Current classification flow:

  1. provider plugins collect recent email and calendar items
  2. rule scoring assigns a first-pass urgency score
  3. approved memory rules can boost priority deterministically
  4. items are rendered into canonical text and embedded
  5. item text is embedded through a pluggable embedding provider
  6. similar historical items are retrieved through a swappable vector backend
  7. the Claude shell runner receives the current item plus bounded retrieval context
  8. usage, retrieval traces, items, todos, and runs are persisted in SQLite

Key design choices:

  • SQLite-first storage keeps the architecture lightweight and inspectable
  • sqlite-vec is the default retrieval backend because it fits the local-first design
  • Qdrant is a first-class optional backend for a more production-style vector-service setup
  • embeddings are pluggable across local and API-backed providers
  • Claude shell execution is intentionally preserved for now so retrieval can be investigated independently of SDK migration
  • LangGraph is intentionally not used because this pipeline is mostly linear

Quick start

uv sync --dev
uv run pytest
uv run mypy
uv run home-agent doctor
uv run home-agent run --debug

Auth setup

Set provider app credentials in .env:

GOOGLE_CLIENT_ID=...
GOOGLE_CLIENT_SECRET=...
MICROSOFT_CLIENT_ID=...
MICROSOFT_TENANT_ID=consumers

Initialize tokens (stored encrypted under .data/tokens):

uv run home-agent auth google --init
uv run home-agent auth microsoft --init

Memory review commands

uv run home-agent memory list-candidates --status pending
uv run home-agent memory approve --rule-key subject_token:university
uv run home-agent memory reject --rule-key subject_token:promo --reason "noise"

Embeddings and retrieval

The embeddings pipeline is additive.
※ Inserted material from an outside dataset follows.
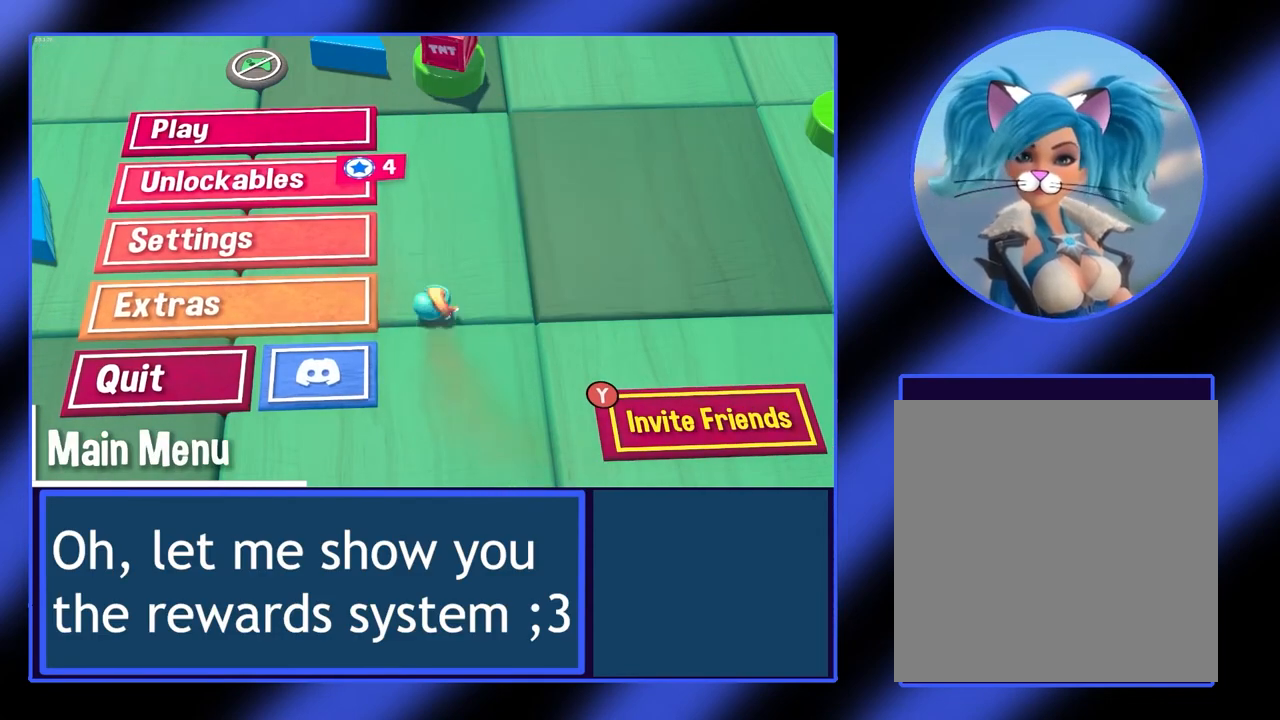
{"buttons": [], "left_stick": "left", "events": [[267, "left_stick", "up-left"], [367, "left_stick", "left"]]}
It does not replace rules or reviewed memory.

What gets stored:

  • canonical item text used for embeddings
  • compact summary text used for retrieval context
  • embedding vectors keyed by provider/model
  • retrieval traces for both retrieved and prompt_included stages

Supported embedding providers:

  • local_sentence_transformers
  • voyage

Supported retrieval backends:

  • sqlite_vec (default)
  • qdrant (optional)

Useful commands:

uv run home-agent embeddings backfill --dry-run
uv run home-agent embeddings backfill --kind email
uv run home-agent embeddings backfill --limit 100 --batch-size 25
uv run home-agent embeddings backfill --rebuild
uv run home-agent retrieval doctor
uv run home-agent retrieval stats
uv run home-agent retrieval rebuild-index

Why backfill matters:

  • retrieval is weak if the corpus starts empty
  • backfill makes the feature immediately testable on historical items
  • changing rendering or embedding logic can be handled with --rebuild

Example retrieval value

Keyword-only memory can miss cases like:

  • new item: FIT3171 project due Friday
  • older item: assignment deadline tomorrow

Those strings may not share the exact keyword you approved, but they are semantically related. The retrieval layer can surface the older urgent item and pass it to the LLM as prior context.

Another example:

  • new item: final notice: action required
  • older item: urgent submission reminder

If the older item was previously classified as high urgency, retrieval can make the new decision more consistent and easier to explain later.

Vector backend choices

sqlite-vec

Use sqlite-vec when you want:

  • local-first runtime
  • one-database deployment
  • minimal infrastructure
  • a strong “pick the right tool for the scale” engineering story

This is the default backend in home-agent.

Qdrant

Use Qdrant when you want:

  • a dedicated vector service
  • a stronger production-style portfolio signal
  • easier future growth toward larger corpora or service-based deployment

This backend is optional and selected through config.

LLM runners

  • Scheduler default uses Claude via claude -p --output-format json
  • Codex wiring is available via codex exec --json
  • Usage and cost metadata are persisted in SQLite table llm_usage
  • Retrieval context is appended to the prompt in a bounded form rather than dumping raw historical content

Logging

Runtime logs now go to .data/logs/home-agent.jsonl by default.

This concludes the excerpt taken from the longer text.